My title is the Reva and David Logan Curatorial Assistant, so this collection is my main focus. It's only a part time position, but I do find time once in a while to do other things within the pictorial department, especially with bringing new photography collections into the library. We will also be adding titles to the Logan collection, with monies earmarked for that purpose. Another interesting thing about this collection is that it's considered part of the pictorial department. Usually a book collection like this would be with the manuscripts because that's the usual rare books division in our library. But because some of these titles have original photographs or high-quality photogravures in them it was decided that the pictorial curator should be in charge of the collection.
When will the collection be ready for researchers to see?

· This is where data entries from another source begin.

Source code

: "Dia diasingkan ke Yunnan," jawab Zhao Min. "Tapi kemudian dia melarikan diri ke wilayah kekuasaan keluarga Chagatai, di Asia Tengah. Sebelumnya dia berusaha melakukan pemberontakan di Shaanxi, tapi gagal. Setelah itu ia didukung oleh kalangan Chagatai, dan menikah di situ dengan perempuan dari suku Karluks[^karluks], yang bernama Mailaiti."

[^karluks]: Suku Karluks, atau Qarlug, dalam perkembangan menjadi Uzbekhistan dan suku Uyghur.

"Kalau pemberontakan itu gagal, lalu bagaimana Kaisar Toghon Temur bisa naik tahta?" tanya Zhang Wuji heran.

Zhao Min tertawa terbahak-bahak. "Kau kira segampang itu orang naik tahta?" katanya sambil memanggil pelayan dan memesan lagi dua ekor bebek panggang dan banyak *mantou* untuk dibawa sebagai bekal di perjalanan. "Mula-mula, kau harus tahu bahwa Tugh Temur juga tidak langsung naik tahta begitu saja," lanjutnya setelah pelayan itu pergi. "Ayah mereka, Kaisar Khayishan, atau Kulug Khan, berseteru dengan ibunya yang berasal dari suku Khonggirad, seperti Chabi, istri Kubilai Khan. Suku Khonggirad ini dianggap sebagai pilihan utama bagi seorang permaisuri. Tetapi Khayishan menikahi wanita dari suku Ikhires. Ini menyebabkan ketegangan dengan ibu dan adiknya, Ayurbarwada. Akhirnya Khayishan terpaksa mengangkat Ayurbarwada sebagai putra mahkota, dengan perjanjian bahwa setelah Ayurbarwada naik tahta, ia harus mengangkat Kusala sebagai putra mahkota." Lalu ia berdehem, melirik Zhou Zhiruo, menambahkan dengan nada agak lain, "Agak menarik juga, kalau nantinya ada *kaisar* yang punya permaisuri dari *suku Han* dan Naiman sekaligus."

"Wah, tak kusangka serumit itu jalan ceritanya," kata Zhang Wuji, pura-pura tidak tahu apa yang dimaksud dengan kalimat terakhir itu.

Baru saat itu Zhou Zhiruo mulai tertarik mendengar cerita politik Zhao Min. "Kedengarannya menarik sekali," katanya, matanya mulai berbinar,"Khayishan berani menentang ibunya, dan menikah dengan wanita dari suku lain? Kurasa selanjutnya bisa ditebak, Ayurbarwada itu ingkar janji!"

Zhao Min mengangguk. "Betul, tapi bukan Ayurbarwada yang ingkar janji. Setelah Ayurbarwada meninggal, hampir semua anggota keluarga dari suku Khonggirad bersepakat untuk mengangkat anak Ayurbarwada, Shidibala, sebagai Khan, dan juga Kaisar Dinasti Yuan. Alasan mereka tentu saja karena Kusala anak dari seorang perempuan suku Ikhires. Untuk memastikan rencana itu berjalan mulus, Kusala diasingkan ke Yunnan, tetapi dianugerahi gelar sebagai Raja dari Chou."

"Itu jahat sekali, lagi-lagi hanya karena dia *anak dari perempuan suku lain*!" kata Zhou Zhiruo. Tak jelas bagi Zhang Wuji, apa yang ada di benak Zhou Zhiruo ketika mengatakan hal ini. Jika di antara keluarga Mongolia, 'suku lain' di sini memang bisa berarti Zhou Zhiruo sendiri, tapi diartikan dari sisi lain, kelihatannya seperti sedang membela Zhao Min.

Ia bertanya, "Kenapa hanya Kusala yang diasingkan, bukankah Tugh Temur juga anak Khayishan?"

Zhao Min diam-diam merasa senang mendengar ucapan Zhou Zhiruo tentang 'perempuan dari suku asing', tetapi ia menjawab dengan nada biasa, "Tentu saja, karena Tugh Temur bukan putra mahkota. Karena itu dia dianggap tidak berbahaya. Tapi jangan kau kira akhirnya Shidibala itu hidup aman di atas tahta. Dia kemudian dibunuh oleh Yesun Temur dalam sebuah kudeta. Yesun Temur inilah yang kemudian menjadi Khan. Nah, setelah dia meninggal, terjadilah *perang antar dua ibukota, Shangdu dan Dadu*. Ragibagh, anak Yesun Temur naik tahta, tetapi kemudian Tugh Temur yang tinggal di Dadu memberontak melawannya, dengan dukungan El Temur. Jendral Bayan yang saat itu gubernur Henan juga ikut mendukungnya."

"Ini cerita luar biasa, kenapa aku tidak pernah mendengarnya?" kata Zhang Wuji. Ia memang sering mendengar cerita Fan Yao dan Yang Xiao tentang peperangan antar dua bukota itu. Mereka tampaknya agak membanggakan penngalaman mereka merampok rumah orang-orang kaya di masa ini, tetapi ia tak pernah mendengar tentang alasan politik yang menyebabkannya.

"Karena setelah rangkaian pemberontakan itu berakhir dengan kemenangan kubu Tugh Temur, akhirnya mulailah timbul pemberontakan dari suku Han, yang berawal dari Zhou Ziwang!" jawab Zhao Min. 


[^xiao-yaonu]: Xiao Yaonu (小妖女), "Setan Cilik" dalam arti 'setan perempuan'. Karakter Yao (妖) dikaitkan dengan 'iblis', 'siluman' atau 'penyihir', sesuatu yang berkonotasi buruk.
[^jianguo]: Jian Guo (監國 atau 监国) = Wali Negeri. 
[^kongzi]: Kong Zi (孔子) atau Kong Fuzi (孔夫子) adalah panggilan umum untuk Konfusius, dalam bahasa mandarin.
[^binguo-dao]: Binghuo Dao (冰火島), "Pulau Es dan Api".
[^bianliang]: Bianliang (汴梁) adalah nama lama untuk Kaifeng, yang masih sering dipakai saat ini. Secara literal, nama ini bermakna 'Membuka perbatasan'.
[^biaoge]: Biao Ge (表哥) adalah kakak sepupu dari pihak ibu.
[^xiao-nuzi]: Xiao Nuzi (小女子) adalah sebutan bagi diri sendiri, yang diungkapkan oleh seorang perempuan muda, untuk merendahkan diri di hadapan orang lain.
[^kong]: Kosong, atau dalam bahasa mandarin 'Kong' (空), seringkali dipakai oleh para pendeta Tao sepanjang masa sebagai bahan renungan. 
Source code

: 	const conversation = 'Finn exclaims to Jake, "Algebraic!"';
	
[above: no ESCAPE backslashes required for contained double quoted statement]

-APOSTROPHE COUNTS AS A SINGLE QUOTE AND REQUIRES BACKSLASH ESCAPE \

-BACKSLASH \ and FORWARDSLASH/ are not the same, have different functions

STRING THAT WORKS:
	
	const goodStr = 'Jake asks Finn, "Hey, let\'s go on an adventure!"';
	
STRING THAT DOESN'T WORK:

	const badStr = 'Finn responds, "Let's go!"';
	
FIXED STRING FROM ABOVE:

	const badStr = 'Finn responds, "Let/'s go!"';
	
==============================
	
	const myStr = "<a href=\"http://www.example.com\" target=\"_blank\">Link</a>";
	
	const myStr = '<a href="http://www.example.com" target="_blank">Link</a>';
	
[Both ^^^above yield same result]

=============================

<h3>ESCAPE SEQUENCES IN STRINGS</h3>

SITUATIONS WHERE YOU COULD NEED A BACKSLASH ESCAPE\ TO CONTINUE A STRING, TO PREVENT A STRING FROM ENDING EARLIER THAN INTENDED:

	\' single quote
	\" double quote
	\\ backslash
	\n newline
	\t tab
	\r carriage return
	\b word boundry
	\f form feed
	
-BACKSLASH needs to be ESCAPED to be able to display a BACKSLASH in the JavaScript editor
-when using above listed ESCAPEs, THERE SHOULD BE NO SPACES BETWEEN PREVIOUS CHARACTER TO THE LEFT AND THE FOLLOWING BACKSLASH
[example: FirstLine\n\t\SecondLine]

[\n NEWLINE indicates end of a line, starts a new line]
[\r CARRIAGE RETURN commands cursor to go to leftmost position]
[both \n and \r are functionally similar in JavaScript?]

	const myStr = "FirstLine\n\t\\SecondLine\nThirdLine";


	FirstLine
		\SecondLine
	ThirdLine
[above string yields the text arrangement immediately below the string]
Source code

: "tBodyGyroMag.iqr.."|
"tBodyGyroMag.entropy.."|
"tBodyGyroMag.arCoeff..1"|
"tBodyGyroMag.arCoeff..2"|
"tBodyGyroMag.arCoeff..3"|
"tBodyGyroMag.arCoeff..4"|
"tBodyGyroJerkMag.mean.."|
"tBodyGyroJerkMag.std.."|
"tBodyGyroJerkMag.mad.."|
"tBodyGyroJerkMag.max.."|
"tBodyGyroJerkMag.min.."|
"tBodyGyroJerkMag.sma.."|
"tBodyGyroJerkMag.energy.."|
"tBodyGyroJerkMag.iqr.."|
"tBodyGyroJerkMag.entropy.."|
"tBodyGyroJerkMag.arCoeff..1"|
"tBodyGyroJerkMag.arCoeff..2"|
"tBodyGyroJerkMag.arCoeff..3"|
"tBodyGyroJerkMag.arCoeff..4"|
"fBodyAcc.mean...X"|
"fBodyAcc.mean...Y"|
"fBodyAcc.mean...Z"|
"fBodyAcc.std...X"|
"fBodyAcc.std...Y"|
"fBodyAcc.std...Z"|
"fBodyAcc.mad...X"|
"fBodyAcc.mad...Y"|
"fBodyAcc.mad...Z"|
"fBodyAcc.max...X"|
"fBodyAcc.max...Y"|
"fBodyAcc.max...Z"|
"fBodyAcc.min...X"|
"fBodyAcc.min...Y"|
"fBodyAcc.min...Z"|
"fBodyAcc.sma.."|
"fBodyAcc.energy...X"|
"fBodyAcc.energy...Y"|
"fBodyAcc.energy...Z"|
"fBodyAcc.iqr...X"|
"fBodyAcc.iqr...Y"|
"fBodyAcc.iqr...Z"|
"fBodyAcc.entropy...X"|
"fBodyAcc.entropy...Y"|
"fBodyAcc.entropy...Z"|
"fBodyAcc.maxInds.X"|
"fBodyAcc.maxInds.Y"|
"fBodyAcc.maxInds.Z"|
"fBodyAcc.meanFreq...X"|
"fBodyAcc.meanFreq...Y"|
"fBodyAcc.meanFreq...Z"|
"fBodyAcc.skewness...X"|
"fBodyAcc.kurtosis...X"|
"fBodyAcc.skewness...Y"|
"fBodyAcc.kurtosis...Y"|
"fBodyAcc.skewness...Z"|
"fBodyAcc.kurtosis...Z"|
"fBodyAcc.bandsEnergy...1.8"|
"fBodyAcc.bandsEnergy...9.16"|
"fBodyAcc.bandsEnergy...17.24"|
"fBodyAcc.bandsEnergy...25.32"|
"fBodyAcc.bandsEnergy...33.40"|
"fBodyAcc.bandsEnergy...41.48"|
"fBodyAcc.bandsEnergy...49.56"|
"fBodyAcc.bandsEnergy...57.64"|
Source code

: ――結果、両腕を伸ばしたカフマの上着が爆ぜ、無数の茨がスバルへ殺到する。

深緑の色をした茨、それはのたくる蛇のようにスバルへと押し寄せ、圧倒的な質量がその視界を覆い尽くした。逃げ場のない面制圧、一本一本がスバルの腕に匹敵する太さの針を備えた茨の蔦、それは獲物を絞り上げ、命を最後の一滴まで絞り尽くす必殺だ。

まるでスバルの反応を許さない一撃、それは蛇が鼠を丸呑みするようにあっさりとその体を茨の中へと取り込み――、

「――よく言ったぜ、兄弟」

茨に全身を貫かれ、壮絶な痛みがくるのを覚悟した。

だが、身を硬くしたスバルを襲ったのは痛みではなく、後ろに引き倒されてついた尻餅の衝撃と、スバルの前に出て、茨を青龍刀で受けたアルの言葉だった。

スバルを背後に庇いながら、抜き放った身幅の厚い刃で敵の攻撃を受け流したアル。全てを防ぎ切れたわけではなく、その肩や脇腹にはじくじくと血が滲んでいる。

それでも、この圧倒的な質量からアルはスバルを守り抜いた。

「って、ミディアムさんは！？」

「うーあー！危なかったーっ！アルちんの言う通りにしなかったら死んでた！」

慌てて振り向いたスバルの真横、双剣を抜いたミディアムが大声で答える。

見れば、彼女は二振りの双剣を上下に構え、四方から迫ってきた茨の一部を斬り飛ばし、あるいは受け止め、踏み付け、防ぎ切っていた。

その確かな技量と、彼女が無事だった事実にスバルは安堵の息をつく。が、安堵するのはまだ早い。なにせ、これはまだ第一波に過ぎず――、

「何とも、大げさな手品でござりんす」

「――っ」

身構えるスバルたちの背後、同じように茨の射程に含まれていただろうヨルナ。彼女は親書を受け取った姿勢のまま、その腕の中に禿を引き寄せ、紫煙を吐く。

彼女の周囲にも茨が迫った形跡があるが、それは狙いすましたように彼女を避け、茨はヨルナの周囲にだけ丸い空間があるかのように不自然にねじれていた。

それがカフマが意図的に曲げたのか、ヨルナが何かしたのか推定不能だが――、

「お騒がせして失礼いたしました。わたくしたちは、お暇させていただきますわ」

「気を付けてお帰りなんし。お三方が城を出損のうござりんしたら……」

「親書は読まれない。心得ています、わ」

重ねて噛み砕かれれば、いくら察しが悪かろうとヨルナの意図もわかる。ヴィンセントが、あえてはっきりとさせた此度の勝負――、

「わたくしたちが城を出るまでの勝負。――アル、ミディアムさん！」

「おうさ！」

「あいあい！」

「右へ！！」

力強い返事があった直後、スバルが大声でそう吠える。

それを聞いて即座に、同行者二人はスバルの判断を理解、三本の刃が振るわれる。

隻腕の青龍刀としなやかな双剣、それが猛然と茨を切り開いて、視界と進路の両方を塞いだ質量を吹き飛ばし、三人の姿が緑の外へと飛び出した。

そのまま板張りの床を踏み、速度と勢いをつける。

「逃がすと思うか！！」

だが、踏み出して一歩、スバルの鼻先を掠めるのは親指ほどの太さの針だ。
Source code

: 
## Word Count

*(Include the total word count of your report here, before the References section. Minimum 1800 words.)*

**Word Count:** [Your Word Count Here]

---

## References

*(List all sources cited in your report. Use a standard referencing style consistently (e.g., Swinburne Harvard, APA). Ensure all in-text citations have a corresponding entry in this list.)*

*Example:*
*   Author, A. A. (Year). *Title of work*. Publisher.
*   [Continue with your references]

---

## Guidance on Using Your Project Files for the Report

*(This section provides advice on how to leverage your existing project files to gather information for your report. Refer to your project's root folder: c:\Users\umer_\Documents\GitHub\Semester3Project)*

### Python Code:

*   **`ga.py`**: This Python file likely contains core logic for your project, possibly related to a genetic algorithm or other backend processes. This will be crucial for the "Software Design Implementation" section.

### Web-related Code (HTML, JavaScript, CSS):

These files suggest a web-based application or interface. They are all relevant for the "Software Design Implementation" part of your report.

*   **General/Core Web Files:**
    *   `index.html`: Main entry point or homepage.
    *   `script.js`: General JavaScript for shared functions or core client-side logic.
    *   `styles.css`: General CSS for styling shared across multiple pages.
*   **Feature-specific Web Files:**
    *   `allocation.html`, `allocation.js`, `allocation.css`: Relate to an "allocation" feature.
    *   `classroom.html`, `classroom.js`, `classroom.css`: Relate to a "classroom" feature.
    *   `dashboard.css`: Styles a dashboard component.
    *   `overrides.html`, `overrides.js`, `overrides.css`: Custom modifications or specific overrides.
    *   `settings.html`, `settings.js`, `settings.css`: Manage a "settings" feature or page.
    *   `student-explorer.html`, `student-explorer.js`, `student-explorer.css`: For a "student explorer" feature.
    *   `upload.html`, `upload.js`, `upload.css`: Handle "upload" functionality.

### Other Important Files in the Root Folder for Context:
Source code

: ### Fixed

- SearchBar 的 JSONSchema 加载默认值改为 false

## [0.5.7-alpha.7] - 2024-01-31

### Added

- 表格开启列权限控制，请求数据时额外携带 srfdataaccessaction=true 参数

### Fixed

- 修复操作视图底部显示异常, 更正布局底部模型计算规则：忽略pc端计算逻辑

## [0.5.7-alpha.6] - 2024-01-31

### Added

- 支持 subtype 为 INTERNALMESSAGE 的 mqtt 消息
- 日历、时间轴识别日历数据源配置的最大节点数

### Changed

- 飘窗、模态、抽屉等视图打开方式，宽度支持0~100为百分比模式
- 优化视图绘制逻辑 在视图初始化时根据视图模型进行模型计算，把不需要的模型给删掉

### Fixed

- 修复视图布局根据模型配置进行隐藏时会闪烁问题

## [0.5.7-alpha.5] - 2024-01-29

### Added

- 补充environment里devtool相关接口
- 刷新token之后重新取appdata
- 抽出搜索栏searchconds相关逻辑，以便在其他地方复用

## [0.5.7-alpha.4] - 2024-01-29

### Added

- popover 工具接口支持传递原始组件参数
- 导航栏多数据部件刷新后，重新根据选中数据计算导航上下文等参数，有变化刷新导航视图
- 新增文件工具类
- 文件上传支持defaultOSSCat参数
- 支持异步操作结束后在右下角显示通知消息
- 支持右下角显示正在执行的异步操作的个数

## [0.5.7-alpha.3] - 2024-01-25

The room is under construction as we speak, and we are anticipating the room to be completed by the end of this fall semester. One of the great things about the Bancroft library is even though this is a university facility anyone can be a reader here. All you have to do is present a driver’s license or other photo ID. It's not limited to scholars or Berkeley students; it's open to everybody.
What’s not on display now that may excite some researchers?
The collection also includes approximately 45 photography journals, including full runs of important magazines like Camera. At the same time there are some little-known oddities like Eros or Grain, both of which lasted only a few issues. One of the really rare titles is The Minority Photographer's Newsletter, which only came out in mimeograph form in the 1970s. Many of these titles are not available elsewhere even through microfilm or fiche.
Are there are particular gaps in this collection that are perhaps filled in by your other holdings?
There are, because it's a uniquely personal collection. For example, he was not really interested in color photography, but then there’s solid grouping of Elliot Porter books. As I mentioned, he was interested in technical manuals, so there are several books on early color processes.
At the same time there are some titles for which we have multiple copies, like Edward Weston's classic My Camera on Point Lobos ‒ there are four of them in the collection. It’s possible that after buying a copy he’d find another that he thought was in better condition, or was signed, or he might have bought collections from dealers that happened to contain some duplicates.
He seemed to engage directly with a lot of photographers as he was building this collection.
Yes, he sometimes bought books directly from photographers, in addition to dealers and booksellers. A lot of these books are inscribed by the photographers directly to David Logan. But he not only paid attention to what was already published, he also gave grants to a variety of scholars to write new perspectives on the history and aesthetics of photography. Those essays were collected in a book called Multiple Views that came out in the early 90's. He was very interested in the development of the field of scholarship about photography as well as the photography itself.
What's the place of this collection in that field of scholarship?
What I find most interesting about all of this is experiencing the importance of photography books as part of the history of photography. I and many art historians were taught to think about single images, or sometimes a series of images, or an exhibition, but for most of us that’s not how we really learned about photography. Most of us learned about photography by having access to books, by seeing the masters or reading about how to think critically. I think this collection highlights the centrality and the importance of books not only to the history of photography but also to American culture. We can see how certain images really galvanized public opinion, and through the books we can put them in context with their time and the larger vision of the photographer. That’s not something you comprehend any other way.